§ **REQUEST**
Take each line below that has "crear" and copy it.

—————

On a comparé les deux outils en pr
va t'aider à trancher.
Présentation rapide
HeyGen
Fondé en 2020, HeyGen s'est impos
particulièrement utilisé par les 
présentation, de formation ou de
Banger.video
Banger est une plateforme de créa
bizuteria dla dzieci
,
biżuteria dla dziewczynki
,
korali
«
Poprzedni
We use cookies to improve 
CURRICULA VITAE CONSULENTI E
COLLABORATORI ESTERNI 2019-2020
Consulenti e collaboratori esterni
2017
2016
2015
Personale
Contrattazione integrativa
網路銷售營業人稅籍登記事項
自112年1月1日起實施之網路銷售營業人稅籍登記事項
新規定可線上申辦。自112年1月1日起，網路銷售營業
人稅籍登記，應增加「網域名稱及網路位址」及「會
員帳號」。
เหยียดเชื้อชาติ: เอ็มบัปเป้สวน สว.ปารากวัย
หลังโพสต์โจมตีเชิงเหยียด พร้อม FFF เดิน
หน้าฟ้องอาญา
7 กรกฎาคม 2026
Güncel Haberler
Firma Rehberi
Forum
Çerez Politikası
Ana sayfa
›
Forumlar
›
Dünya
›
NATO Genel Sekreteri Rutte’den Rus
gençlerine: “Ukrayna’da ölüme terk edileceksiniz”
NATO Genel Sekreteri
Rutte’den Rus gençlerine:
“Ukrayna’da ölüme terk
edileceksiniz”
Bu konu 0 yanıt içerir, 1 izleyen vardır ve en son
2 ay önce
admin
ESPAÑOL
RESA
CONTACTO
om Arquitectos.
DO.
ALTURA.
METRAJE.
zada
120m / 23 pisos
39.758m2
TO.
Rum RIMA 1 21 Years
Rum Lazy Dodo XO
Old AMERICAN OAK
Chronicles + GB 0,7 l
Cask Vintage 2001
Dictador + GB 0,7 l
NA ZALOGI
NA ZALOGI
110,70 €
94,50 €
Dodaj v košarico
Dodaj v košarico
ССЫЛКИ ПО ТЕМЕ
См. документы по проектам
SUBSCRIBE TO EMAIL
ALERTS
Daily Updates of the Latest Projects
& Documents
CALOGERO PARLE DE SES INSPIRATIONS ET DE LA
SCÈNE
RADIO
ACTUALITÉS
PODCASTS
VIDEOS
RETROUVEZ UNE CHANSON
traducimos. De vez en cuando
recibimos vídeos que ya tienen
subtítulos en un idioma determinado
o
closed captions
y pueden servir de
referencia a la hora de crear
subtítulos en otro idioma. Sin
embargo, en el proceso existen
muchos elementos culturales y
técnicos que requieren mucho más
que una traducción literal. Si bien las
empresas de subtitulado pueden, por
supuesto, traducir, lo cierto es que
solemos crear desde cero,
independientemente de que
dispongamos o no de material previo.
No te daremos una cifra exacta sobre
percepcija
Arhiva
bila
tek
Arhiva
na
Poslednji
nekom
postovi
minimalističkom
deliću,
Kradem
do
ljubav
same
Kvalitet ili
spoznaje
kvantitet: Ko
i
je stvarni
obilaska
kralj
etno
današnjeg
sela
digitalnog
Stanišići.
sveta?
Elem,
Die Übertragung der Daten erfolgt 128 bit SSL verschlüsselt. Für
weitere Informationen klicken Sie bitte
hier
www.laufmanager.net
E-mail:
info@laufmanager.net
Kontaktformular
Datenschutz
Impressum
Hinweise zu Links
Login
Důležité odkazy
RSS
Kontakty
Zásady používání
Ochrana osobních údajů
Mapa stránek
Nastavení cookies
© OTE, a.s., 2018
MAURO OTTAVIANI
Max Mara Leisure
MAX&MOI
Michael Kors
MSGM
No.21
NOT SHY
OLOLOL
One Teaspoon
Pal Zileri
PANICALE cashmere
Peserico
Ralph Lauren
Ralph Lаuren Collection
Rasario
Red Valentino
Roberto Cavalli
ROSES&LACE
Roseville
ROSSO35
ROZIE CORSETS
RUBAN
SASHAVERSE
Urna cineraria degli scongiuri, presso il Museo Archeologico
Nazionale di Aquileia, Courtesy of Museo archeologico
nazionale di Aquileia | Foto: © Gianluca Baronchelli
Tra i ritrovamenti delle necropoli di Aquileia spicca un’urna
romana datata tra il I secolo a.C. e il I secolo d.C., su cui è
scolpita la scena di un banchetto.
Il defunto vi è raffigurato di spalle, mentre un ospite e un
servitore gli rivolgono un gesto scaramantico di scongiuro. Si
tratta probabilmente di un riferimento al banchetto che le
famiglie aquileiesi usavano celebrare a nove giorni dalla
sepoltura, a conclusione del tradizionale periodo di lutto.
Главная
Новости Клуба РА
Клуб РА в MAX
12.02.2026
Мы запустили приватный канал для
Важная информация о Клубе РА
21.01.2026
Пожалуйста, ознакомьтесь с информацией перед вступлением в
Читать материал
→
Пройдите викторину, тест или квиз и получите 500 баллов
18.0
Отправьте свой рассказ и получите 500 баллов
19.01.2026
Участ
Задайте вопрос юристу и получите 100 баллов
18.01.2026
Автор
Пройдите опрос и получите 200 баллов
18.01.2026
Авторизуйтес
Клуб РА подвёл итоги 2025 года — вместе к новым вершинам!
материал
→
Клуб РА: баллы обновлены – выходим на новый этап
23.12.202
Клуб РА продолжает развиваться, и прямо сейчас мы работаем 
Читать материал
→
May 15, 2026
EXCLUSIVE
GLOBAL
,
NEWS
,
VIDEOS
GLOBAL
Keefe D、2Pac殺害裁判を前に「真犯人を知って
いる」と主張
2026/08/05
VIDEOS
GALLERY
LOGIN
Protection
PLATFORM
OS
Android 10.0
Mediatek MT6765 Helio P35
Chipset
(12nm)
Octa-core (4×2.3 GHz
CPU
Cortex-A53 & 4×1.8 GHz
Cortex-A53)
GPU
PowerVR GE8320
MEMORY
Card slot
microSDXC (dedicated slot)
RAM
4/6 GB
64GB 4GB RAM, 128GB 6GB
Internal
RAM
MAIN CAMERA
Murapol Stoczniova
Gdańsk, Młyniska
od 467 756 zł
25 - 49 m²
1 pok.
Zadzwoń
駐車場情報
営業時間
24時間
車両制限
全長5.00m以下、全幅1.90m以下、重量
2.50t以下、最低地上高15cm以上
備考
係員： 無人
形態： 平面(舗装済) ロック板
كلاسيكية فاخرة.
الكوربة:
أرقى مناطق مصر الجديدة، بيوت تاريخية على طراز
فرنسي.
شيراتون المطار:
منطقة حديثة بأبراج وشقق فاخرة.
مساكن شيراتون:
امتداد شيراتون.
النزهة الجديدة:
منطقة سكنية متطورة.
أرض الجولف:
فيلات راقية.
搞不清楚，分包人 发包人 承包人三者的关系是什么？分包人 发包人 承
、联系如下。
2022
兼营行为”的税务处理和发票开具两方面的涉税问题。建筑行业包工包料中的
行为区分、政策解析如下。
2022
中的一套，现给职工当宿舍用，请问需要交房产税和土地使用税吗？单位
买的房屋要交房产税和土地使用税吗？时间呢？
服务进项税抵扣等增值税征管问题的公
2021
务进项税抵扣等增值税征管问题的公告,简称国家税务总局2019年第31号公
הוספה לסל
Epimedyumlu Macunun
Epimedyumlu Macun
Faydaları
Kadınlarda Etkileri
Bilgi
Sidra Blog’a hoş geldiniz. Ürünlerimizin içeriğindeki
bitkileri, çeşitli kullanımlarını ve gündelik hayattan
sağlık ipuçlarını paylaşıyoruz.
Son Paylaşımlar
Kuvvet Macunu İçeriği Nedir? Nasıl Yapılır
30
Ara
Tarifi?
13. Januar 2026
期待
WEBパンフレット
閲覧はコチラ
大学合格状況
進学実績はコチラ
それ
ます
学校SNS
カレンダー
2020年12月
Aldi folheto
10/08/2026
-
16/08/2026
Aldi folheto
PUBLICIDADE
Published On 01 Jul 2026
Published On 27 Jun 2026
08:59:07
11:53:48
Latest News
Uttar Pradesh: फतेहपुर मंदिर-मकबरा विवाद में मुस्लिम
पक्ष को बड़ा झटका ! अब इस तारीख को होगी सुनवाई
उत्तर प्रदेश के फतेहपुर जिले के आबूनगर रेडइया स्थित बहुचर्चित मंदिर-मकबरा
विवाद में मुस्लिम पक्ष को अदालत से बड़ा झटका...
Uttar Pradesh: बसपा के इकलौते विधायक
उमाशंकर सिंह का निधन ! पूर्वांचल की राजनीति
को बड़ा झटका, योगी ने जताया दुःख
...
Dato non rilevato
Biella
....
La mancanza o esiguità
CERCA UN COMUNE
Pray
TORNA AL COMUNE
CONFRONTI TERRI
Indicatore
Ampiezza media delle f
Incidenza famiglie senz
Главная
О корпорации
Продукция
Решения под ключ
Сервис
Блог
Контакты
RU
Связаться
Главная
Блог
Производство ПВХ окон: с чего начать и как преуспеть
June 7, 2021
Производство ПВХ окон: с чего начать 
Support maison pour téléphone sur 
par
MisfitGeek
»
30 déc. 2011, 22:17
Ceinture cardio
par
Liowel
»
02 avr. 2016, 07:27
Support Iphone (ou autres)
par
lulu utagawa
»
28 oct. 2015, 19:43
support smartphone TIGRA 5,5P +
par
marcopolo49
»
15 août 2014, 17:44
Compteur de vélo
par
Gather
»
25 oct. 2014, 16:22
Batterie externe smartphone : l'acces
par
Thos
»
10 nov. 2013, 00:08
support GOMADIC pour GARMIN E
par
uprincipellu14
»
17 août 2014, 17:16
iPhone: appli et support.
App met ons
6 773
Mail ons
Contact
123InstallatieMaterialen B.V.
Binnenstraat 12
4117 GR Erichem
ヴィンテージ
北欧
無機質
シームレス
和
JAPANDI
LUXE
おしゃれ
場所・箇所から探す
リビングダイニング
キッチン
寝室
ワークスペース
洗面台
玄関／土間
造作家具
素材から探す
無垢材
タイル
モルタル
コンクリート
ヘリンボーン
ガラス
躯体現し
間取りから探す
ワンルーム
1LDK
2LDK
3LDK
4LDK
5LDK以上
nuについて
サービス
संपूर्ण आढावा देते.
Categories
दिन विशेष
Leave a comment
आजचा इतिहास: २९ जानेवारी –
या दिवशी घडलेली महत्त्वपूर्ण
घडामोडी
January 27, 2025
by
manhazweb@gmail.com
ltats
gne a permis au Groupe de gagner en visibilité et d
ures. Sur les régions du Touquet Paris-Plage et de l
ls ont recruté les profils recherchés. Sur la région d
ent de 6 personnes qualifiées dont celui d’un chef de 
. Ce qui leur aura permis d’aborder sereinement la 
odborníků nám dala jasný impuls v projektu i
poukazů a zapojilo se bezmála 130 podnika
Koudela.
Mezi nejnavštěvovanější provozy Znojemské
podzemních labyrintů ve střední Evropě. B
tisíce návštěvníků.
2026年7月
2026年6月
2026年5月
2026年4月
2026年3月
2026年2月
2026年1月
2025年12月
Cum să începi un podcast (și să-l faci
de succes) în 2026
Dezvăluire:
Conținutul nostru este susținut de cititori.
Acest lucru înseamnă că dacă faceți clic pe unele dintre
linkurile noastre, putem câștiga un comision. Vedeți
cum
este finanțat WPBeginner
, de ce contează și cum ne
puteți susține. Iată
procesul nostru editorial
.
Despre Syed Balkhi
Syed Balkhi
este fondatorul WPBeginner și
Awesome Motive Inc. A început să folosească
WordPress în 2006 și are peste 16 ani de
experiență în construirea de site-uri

—————

§ **WRITTEN ANSWER**
referencia a la hora de crear
solemos crear desde cero,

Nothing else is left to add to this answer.